Record excerpts START

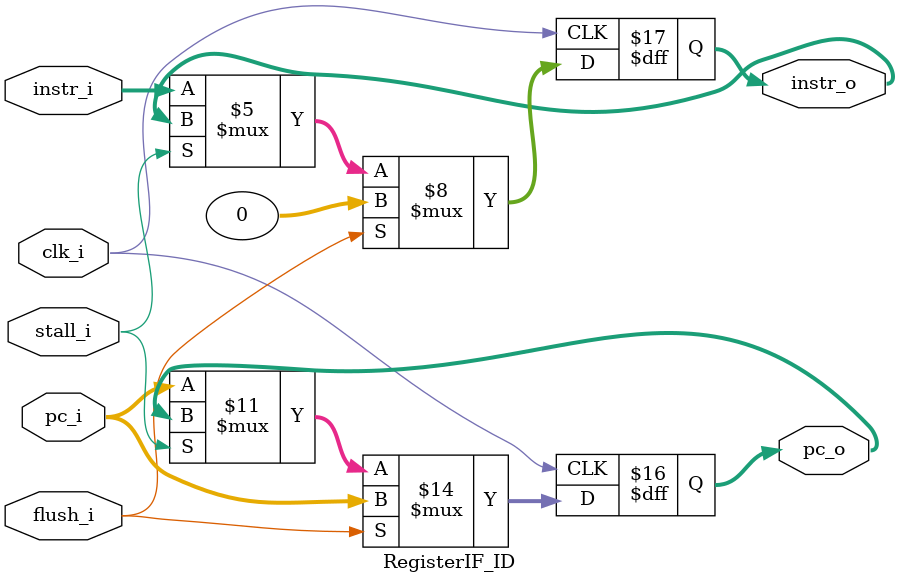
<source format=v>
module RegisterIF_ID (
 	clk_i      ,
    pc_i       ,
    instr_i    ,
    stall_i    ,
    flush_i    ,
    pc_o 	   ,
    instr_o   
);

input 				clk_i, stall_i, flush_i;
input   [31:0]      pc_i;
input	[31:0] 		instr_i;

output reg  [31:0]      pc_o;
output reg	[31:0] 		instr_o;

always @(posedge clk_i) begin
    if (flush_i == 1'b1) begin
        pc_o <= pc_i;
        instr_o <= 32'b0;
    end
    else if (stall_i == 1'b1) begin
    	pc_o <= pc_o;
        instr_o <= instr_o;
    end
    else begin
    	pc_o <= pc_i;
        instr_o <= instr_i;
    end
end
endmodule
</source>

Record excerpts END
Record excerpts START

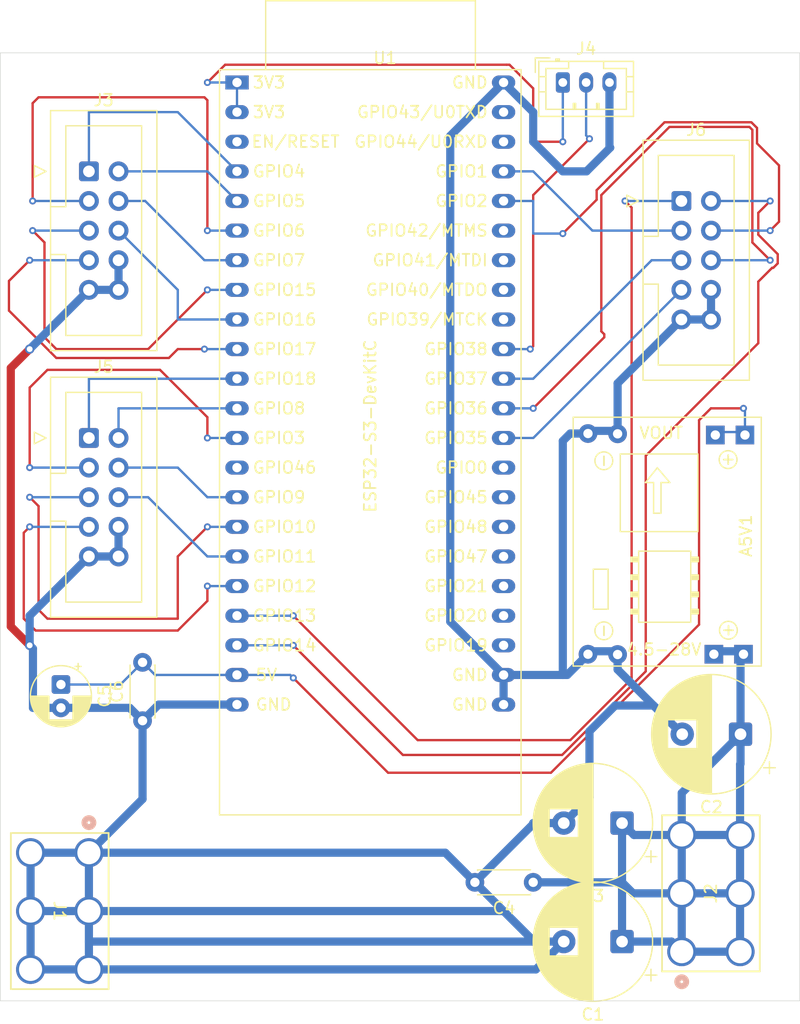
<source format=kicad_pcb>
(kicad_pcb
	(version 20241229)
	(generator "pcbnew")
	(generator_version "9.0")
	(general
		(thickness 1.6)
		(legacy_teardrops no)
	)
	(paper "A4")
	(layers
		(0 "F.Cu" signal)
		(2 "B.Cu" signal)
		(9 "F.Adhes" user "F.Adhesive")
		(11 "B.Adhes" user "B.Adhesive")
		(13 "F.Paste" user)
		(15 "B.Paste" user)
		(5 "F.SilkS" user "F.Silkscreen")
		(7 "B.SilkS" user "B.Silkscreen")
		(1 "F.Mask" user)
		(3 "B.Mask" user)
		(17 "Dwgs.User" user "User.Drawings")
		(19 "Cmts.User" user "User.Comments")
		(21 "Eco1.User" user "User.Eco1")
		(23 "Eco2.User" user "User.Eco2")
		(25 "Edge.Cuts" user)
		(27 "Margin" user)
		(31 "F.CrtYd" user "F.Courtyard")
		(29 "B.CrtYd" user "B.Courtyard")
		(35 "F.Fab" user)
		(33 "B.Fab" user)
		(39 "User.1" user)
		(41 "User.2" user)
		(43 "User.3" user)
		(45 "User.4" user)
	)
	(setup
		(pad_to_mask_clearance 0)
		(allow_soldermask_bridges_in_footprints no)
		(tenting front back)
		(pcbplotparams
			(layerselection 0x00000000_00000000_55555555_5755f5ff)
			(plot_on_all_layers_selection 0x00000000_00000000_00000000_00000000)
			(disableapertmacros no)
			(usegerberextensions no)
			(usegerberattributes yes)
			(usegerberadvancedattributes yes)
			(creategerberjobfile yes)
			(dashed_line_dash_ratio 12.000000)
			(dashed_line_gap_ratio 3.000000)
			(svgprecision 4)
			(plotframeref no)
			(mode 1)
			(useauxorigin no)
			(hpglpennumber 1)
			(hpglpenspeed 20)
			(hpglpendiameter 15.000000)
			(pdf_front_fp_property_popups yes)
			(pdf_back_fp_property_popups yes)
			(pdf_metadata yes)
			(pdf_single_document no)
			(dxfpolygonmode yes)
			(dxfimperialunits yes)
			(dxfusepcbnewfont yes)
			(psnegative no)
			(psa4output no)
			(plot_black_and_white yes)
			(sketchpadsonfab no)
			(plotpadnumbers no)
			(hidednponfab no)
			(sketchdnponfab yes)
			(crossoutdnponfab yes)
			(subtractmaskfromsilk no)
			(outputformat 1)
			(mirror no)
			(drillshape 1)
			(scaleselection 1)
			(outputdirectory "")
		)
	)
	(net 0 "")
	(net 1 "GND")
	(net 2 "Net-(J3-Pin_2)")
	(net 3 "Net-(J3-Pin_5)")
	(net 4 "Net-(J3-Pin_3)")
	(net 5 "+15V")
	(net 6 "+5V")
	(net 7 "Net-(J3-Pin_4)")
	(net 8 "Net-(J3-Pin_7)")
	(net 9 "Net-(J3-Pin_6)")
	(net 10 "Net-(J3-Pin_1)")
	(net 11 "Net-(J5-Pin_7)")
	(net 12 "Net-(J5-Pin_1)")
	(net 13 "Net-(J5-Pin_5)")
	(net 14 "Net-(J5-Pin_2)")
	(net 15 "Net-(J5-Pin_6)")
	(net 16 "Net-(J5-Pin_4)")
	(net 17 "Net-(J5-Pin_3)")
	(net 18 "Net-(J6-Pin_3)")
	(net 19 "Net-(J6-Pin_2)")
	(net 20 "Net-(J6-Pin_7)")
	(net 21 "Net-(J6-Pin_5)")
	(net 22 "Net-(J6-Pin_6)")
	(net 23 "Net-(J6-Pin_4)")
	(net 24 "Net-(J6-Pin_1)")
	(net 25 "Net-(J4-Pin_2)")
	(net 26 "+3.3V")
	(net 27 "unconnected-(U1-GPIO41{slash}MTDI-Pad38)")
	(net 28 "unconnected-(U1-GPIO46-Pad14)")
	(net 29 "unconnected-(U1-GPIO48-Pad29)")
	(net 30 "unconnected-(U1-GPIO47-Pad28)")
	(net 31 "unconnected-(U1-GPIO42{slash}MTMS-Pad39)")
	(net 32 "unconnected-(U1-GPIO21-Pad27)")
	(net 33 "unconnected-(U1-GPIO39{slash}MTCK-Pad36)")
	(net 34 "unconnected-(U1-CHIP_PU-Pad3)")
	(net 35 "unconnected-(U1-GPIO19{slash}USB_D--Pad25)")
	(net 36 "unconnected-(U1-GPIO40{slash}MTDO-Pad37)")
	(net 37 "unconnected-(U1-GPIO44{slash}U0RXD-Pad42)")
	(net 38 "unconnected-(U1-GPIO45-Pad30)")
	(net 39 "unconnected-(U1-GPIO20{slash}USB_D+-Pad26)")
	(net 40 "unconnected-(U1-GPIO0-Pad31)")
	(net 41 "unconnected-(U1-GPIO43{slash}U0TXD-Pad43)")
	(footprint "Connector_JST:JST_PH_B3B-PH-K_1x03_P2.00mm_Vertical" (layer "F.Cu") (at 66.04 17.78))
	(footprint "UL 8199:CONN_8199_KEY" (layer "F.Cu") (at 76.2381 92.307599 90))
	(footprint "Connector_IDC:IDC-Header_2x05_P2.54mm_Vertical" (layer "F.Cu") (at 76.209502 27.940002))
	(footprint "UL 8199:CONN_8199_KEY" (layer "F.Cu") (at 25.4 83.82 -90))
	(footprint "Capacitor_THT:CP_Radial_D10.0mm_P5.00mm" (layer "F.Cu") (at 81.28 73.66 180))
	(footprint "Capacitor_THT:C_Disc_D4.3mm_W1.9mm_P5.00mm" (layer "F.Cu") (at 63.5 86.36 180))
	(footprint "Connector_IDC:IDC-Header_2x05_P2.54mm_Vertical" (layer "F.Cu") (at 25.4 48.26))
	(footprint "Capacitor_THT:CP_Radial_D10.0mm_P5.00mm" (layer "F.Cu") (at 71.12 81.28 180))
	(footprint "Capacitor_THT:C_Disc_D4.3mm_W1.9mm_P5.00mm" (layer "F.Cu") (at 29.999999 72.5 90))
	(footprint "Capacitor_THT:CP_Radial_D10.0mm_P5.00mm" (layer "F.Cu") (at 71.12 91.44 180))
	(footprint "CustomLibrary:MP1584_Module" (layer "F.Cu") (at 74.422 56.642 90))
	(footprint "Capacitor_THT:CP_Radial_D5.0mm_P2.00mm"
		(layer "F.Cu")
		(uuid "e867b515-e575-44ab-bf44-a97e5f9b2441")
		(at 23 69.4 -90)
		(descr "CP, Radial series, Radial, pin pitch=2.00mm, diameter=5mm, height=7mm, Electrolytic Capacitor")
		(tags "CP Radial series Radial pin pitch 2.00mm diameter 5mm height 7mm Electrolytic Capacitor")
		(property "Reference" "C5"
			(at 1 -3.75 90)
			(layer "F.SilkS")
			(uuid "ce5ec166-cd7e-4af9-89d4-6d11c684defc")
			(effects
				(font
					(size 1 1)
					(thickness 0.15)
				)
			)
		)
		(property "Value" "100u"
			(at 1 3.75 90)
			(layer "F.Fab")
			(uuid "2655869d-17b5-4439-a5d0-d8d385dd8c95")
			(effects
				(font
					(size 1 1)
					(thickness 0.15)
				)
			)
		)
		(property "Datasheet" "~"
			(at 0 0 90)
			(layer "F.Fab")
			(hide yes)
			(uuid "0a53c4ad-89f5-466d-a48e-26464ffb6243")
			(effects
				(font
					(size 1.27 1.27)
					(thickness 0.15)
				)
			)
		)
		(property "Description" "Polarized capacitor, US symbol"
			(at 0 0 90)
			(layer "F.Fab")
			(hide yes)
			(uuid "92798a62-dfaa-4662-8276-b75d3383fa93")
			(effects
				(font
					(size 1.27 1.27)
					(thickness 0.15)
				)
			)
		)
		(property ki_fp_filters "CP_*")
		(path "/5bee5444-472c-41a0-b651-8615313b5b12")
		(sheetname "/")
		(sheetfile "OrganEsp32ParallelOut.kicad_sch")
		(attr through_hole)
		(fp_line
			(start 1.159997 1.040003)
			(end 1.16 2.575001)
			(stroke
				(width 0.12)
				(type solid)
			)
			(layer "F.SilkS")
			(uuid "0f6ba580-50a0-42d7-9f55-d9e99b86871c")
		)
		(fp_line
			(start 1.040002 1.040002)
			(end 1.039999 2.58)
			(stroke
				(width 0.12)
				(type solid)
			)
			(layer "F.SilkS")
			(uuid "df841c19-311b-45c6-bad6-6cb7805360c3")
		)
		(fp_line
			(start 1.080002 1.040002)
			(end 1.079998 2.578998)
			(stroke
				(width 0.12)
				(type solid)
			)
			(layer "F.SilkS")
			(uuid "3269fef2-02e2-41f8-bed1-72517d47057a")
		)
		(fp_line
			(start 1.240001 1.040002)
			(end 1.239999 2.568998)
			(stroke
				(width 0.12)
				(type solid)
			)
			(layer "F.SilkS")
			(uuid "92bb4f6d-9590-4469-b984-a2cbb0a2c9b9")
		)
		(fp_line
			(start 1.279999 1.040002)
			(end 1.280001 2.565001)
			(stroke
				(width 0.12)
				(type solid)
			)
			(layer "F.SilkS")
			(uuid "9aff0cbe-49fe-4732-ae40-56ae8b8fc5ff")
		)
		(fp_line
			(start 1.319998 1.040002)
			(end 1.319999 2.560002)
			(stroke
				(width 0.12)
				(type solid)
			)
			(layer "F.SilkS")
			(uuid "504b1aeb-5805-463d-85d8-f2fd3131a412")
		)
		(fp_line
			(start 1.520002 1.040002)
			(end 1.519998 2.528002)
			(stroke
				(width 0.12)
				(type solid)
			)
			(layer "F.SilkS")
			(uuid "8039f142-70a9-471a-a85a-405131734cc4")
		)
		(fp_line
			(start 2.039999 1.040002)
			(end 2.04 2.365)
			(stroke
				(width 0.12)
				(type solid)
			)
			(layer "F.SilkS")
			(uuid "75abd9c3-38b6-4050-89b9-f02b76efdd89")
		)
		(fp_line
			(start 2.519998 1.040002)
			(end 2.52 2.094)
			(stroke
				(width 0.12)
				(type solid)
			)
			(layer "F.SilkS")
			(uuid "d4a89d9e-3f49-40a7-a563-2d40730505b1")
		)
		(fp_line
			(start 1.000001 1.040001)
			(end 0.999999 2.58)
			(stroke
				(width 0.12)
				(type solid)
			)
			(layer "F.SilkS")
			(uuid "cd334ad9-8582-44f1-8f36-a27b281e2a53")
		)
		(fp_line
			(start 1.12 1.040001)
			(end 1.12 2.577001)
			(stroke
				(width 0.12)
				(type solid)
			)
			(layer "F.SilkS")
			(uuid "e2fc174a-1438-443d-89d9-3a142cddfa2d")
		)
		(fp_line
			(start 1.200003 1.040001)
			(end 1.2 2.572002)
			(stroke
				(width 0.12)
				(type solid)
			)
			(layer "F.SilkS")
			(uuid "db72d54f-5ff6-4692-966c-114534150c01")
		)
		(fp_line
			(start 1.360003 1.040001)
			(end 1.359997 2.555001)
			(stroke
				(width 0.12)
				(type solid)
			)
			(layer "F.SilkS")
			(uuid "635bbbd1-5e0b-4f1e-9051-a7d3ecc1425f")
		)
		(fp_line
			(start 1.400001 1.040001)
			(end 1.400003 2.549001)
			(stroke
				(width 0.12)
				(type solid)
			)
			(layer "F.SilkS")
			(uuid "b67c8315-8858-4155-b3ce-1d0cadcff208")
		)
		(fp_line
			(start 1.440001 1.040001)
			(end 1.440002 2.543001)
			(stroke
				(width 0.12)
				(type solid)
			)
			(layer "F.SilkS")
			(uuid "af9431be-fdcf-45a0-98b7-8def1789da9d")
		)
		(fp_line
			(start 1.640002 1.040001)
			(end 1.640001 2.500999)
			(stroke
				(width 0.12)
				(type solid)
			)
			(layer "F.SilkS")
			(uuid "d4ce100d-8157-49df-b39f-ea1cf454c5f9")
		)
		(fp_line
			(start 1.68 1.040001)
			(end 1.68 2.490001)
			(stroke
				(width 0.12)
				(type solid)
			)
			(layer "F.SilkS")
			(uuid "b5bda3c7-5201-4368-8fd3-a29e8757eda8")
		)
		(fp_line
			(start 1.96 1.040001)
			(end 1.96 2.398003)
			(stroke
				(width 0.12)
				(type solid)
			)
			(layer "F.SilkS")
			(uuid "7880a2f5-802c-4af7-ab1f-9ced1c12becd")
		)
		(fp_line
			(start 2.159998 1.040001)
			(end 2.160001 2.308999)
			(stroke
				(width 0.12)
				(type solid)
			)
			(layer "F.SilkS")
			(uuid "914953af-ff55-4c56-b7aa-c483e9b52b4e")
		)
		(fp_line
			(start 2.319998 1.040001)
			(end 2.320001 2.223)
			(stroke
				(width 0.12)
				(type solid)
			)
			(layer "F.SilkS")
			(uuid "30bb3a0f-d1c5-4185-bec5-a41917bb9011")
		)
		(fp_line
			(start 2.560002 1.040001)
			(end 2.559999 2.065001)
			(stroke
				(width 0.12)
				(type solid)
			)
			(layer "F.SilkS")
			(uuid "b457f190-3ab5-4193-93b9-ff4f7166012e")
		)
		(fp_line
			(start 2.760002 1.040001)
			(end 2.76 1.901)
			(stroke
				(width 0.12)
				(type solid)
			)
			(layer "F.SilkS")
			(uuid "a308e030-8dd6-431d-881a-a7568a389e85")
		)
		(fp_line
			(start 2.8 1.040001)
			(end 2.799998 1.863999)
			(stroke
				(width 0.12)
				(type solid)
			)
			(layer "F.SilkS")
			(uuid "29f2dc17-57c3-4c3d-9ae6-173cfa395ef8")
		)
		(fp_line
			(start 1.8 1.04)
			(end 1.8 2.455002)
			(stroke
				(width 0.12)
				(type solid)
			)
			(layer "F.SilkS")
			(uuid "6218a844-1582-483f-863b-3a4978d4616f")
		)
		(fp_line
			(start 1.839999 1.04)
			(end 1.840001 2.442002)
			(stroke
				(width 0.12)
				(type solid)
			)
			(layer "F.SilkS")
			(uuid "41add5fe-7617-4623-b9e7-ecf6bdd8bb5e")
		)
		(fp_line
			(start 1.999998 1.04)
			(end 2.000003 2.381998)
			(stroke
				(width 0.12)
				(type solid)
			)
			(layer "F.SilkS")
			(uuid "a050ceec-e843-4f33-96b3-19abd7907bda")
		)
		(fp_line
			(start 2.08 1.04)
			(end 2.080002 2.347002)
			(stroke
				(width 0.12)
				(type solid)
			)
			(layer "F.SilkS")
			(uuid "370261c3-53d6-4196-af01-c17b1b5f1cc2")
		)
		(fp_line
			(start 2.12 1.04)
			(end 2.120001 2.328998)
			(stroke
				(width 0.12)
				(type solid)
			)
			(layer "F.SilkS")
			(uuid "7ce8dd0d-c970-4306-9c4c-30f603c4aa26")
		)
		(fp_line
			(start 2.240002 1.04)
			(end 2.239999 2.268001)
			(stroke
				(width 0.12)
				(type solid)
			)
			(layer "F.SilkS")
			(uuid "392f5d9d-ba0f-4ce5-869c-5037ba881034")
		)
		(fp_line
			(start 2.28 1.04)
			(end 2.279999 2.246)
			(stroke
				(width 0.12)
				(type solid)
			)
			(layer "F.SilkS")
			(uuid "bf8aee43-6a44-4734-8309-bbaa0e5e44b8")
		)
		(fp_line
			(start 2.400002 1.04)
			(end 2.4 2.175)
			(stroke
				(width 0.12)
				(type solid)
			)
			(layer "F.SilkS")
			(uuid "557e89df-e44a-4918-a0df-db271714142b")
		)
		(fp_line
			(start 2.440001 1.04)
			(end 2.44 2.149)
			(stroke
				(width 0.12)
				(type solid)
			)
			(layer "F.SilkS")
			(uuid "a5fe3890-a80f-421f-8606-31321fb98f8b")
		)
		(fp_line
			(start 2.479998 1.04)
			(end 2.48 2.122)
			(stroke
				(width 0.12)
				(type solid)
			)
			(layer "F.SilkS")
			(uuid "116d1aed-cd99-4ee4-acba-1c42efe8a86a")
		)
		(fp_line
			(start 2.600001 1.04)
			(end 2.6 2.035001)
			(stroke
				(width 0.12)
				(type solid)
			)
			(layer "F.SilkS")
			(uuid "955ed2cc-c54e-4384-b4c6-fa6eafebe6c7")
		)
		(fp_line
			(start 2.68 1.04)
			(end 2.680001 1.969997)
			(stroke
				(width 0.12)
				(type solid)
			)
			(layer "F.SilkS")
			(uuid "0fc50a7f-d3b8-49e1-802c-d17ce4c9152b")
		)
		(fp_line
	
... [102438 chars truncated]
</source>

Record excerpts END
Record excerpts START

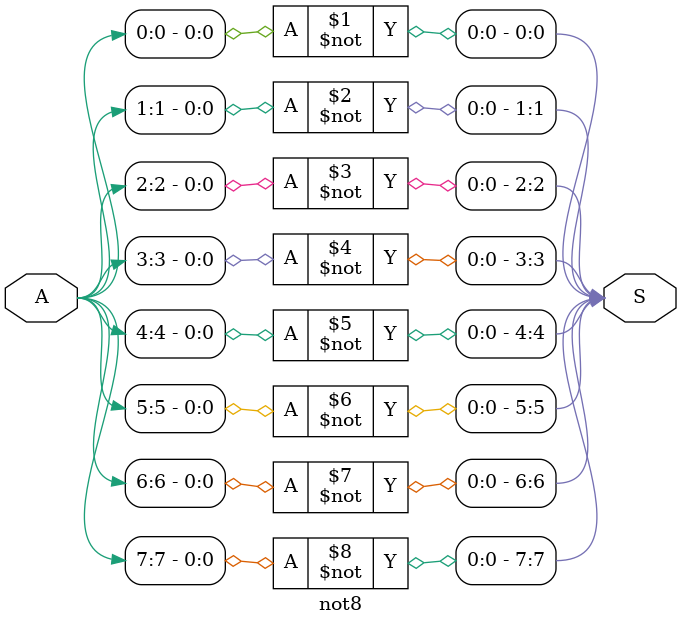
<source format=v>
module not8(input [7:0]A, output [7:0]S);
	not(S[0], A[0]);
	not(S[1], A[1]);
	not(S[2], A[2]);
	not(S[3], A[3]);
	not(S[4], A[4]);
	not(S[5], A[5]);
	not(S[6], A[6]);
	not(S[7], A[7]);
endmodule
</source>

Record excerpts END

What to do:
Lines holding "Courtyard": copy each one from the records above.

Result:
		(31 "F.CrtYd" user "F.Courtyard")
		(29 "B.CrtYd" user "B.Courtyard")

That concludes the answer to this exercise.